- _Task prompt_
Return the entire listing, word for word.
####
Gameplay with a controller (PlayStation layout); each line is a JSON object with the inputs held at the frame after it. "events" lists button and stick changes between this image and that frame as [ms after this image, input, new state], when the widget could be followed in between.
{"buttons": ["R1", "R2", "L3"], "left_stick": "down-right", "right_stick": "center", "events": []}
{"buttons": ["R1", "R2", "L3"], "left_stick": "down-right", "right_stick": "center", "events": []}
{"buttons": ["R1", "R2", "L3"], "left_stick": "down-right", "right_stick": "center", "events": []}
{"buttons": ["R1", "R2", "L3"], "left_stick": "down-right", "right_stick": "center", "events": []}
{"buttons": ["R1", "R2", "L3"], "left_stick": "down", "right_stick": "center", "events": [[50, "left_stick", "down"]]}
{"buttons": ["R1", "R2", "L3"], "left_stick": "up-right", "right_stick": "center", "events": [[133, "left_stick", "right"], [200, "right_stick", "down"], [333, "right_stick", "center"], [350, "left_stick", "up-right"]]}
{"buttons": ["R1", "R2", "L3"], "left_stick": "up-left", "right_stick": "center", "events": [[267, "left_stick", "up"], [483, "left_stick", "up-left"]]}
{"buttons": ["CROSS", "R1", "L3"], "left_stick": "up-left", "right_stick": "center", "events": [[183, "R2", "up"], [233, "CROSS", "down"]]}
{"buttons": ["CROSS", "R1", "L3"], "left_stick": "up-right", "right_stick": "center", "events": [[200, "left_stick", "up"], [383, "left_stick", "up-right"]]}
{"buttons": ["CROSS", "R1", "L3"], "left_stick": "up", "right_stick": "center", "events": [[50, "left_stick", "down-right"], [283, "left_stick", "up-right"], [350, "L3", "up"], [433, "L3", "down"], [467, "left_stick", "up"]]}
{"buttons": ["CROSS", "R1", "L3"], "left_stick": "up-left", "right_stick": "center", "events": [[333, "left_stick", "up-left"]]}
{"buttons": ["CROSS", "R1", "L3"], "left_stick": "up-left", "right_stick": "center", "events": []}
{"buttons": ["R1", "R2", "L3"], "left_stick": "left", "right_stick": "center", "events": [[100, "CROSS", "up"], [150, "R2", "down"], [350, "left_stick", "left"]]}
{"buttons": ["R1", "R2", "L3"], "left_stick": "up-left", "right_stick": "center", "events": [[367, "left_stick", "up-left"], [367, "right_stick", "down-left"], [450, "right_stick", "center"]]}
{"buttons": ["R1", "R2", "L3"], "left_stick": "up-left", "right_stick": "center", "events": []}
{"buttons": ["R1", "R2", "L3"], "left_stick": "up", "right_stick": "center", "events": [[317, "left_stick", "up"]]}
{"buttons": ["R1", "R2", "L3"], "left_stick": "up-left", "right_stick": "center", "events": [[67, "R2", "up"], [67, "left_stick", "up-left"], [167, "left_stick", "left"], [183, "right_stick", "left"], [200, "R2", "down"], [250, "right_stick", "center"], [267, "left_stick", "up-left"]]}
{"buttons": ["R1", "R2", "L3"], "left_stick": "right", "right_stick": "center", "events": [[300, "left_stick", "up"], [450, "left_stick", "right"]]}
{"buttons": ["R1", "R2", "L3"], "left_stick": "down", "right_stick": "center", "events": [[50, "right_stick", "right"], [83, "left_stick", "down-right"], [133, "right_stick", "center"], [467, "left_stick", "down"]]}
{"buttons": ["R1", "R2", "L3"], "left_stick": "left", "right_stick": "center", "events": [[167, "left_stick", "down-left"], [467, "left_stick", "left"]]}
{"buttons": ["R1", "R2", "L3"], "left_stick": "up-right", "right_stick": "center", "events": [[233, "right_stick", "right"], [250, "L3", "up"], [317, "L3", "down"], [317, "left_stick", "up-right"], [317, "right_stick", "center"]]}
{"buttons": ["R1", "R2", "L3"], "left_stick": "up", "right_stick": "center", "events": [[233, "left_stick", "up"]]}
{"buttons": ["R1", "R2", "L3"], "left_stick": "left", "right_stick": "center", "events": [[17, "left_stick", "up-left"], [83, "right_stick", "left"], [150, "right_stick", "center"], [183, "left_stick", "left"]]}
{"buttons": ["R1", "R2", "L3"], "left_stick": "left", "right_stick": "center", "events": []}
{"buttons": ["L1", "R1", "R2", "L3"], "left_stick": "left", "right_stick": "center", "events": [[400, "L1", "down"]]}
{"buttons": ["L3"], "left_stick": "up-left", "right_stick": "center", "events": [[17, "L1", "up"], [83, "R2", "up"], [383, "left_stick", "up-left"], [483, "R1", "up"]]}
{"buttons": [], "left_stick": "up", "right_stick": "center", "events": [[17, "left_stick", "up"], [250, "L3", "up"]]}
####
- _Task response_
Gameplay with a controller (PlayStation layout); each line is a JSON object with the inputs held at the frame after it. "events" lists button and stick changes between this image and that frame as [ms after this image, input, new state], when the widget could be followed in between.
{"buttons": ["R1", "R2", "L3"], "left_stick": "down-right", "right_stick": "center", "events": []}
{"buttons": ["R1", "R2", "L3"], "left_stick": "down-right", "right_stick": "center", "events": []}
{"buttons": ["R1", "R2", "L3"], "left_stick": "down-right", "right_stick": "center", "events": []}
{"buttons": ["R1", "R2", "L3"], "left_stick": "down-right", "right_stick": "center", "events": []}
{"buttons": ["R1", "R2", "L3"], "left_stick": "down", "right_stick": "center", "events": [[50, "left_stick", "down"]]}
{"buttons": ["R1", "R2", "L3"], "left_stick": "up-right", "right_stick": "center", "events": [[133, "left_stick", "right"], [200, "right_stick", "down"], [333, "right_stick", "center"], [350, "left_stick", "up-right"]]}
{"buttons": ["R1", "R2", "L3"], "left_stick": "up-left", "right_stick": "center", "events": [[267, "left_stick", "up"], [483, "left_stick", "up-left"]]}
{"buttons": ["CROSS", "R1", "L3"], "left_stick": "up-left", "right_stick": "center", "events": [[183, "R2", "up"], [233, "CROSS", "down"]]}
{"buttons": ["CROSS", "R1", "L3"], "left_stick": "up-right", "right_stick": "center", "events": [[200, "left_stick", "up"], [383, "left_stick", "up-right"]]}
{"buttons": ["CROSS", "R1", "L3"], "left_stick": "up", "right_stick": "center", "events": [[50, "left_stick", "down-right"], [283, "left_stick", "up-right"], [350, "L3", "up"], [433, "L3", "down"], [467, "left_stick", "up"]]}
{"buttons": ["CROSS", "R1", "L3"], "left_stick": "up-left", "right_stick": "center", "events": [[333, "left_stick", "up-left"]]}
{"buttons": ["CROSS", "R1", "L3"], "left_stick": "up-left", "right_stick": "center", "events": []}
{"buttons": ["R1", "R2", "L3"], "left_stick": "left", "right_stick": "center", "events": [[100, "CROSS", "up"], [150, "R2", "down"], [350, "left_stick", "left"]]}
{"buttons": ["R1", "R2", "L3"], "left_stick": "up-left", "right_stick": "center", "events": [[367, "left_stick", "up-left"], [367, "right_stick", "down-left"], [450, "right_stick", "center"]]}
{"buttons": ["R1", "R2", "L3"], "left_stick": "up-left", "right_stick": "center", "events": []}
{"buttons": ["R1", "R2", "L3"], "left_stick": "up", "right_stick": "center", "events": [[317, "left_stick", "up"]]}
{"buttons": ["R1", "R2", "L3"], "left_stick": "up-left", "right_stick": "center", "events": [[67, "R2", "up"], [67, "left_stick", "up-left"], [167, "left_stick", "left"], [183, "right_stick", "left"], [200, "R2", "down"], [250, "right_stick", "center"], [267, "left_stick", "up-left"]]}
{"buttons": ["R1", "R2", "L3"], "left_stick": "right", "right_stick": "center", "events": [[300, "left_stick", "up"], [450, "left_stick", "right"]]}
{"buttons": ["R1", "R2", "L3"], "left_stick": "down", "right_stick": "center", "events": [[50, "right_stick", "right"], [83, "left_stick", "down-right"], [133, "right_stick", "center"], [467, "left_stick", "down"]]}
{"buttons": ["R1", "R2", "L3"], "left_stick": "left", "right_stick": "center", "events": [[167, "left_stick", "down-left"], [467, "left_stick", "left"]]}
{"buttons": ["R1", "R2", "L3"], "left_stick": "up-right", "right_stick": "center", "events": [[233, "right_stick", "right"], [250, "L3", "up"], [317, "L3", "down"], [317, "left_stick", "up-right"], [317, "right_stick", "center"]]}
{"buttons": ["R1", "R2", "L3"], "left_stick": "up", "right_stick": "center", "events": [[233, "left_stick", "up"]]}
{"buttons": ["R1", "R2", "L3"], "left_stick": "left", "right_stick": "center", "events": [[17, "left_stick", "up-left"], [83, "right_stick", "left"], [150, "right_stick", "center"], [183, "left_stick", "left"]]}
{"buttons": ["R1", "R2", "L3"], "left_stick": "left", "right_stick": "center", "events": []}
{"buttons": ["L1", "R1", "R2", "L3"], "left_stick": "left", "right_stick": "center", "events": [[400, "L1", "down"]]}
{"buttons": ["L3"], "left_stick": "up-left", "right_stick": "center", "events": [[17, "L1", "up"], [83, "R2", "up"], [383, "left_stick", "up-left"], [483, "R1", "up"]]}
{"buttons": [], "left_stick": "up", "right_stick": "center", "events": [[17, "left_stick", "up"], [250, "L3", "up"]]}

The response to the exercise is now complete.